Re Bernanke not getting reappointed, it will be interesting what the bond market's reaction would be to a (non-Volcker) Democrat being appointed as Fed chairman. Let's say inflation comes roaring back by 2011 or 2012 -- would a Democratic Fed Chairman, one recently appointed by Obama, raise rates aggressively and risk a double-dip recession that might jeopardize Obama's reelection?

I don't see why this is all that explosive, it is pretty obvious this is what happened for awhile.

1) Ken Lewis thought he had a sweet deal, and then when problems arose wanted to back out of it (as he should) using a MAC.

2) The government wanted to keep a further market meltdown, and there was no other institution with the balance sheet to absorb MER (with JPM buying BSC and WFC buying Wachovia).

3) The government induced BAC to do the deal with a sweet backstop offer (protection on the vast majority of $118 billion in dodgy assets), and by threatening them.

Short-term, good for MER and bad for BAC shareholders.

Long-term, probably good for BAC shareholders, as they get some good businesses as well as lots of asset protection on the downside.

Long-term, real bad for capitalism as it is obvious that the government will meddle in markets to get their desired outcome.

If it hasn't, Paulson would have sacked him and his board.

Eh?
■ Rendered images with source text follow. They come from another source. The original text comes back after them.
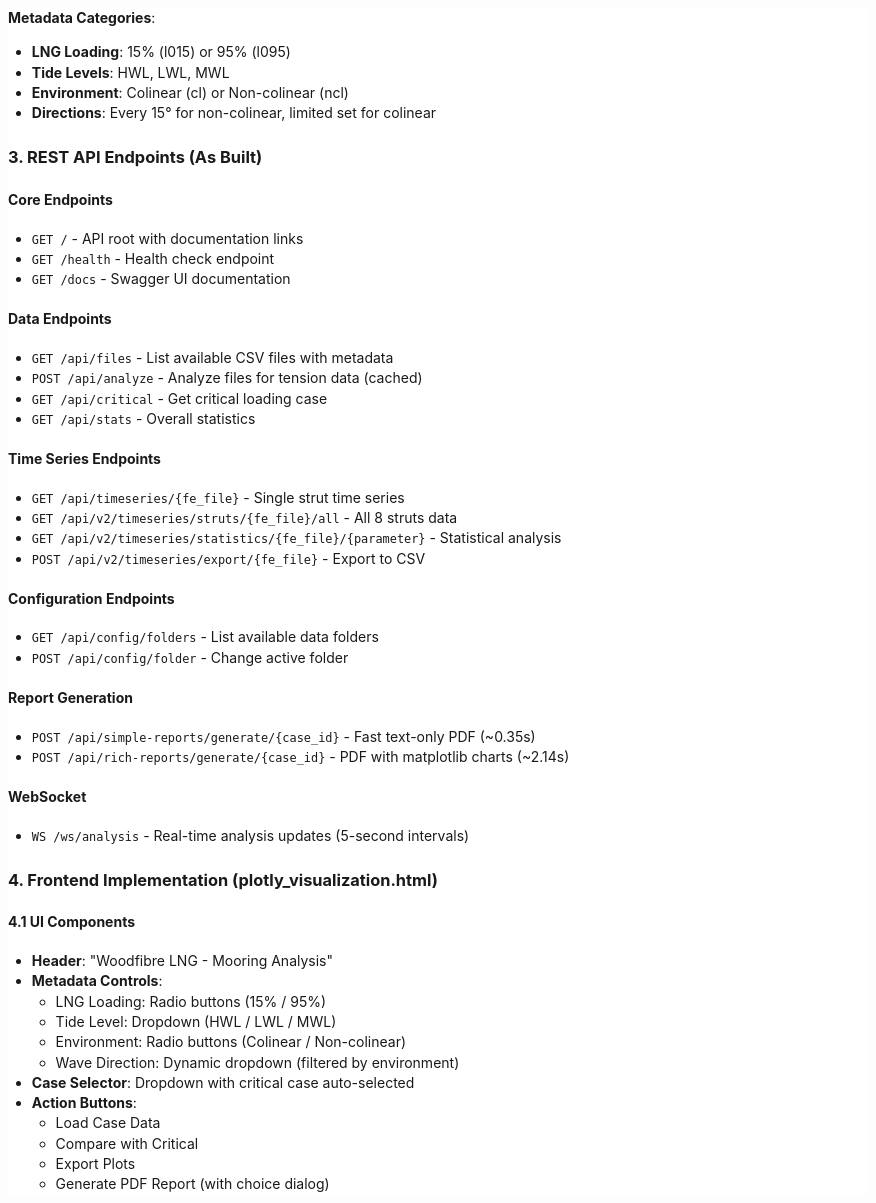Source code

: **Metadata Categories**:
- **LNG Loading**: 15% (l015) or 95% (l095)
- **Tide Levels**: HWL, LWL, MWL
- **Environment**: Colinear (cl) or Non-colinear (ncl)
- **Directions**: Every 15° for non-colinear, limited set for colinear

### 3. REST API Endpoints (As Built)

#### Core Endpoints
- `GET /` - API root with documentation links
- `GET /health` - Health check endpoint
- `GET /docs` - Swagger UI documentation

#### Data Endpoints
- `GET /api/files` - List available CSV files with metadata
- `POST /api/analyze` - Analyze files for tension data (cached)
- `GET /api/critical` - Get critical loading case
- `GET /api/stats` - Overall statistics

#### Time Series Endpoints
- `GET /api/timeseries/{fe_file}` - Single strut time series
- `GET /api/v2/timeseries/struts/{fe_file}/all` - All 8 struts data
- `GET /api/v2/timeseries/statistics/{fe_file}/{parameter}` - Statistical analysis
- `POST /api/v2/timeseries/export/{fe_file}` - Export to CSV

#### Configuration Endpoints
- `GET /api/config/folders` - List available data folders
- `POST /api/config/folder` - Change active folder

#### Report Generation
- `POST /api/simple-reports/generate/{case_id}` - Fast text-only PDF (~0.35s)
- `POST /api/rich-reports/generate/{case_id}` - PDF with matplotlib charts (~2.14s)

#### WebSocket
- `WS /ws/analysis` - Real-time analysis updates (5-second intervals)

### 4. Frontend Implementation (plotly_visualization.html)

#### 4.1 UI Components
- **Header**: "Woodfibre LNG - Mooring Analysis"
- **Metadata Controls**:
  - LNG Loading: Radio buttons (15% / 95%)
  - Tide Level: Dropdown (HWL / LWL / MWL)
  - Environment: Radio buttons (Colinear / Non-colinear)
  - Wave Direction: Dynamic dropdown (filtered by environment)
- **Case Selector**: Dropdown with critical case auto-selected
- **Action Buttons**:
  - Load Case Data
  - Compare with Critical
  - Export Plots
  - Generate PDF Report (with choice dialog)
Does he have the power to do that?

Peter (Replying to: tsotha)

Wagoner would say the government does -- even when its not a majority shareholder.

Road to Serfdom: truth will necessairly be a victim of the new government dominated economy.

You see the government has to lie to you for your own good.

zic (Replying to: Munch)

after 8 years of bush/cheney, we should be used to it by now.

comment on the "Bernanke not having a second term" - he CAN'T.

Statute law is that the president of the fed is president for ONE TERM ONLY. Their term is much longer than any others in government (I think around 14 years) so as not to beholden them to one particular individual or party. After which he can still be a member, but never again president. Fact is, most of them retire from the fed long before their stay as president is up. Bernanke and Greenspan seem to be exceptions.

There are some real legal issues here. Basically, Paulson and Bernanke arguably ordered Lewis to violate SEC disclosure requirements and Delaware company law requirements.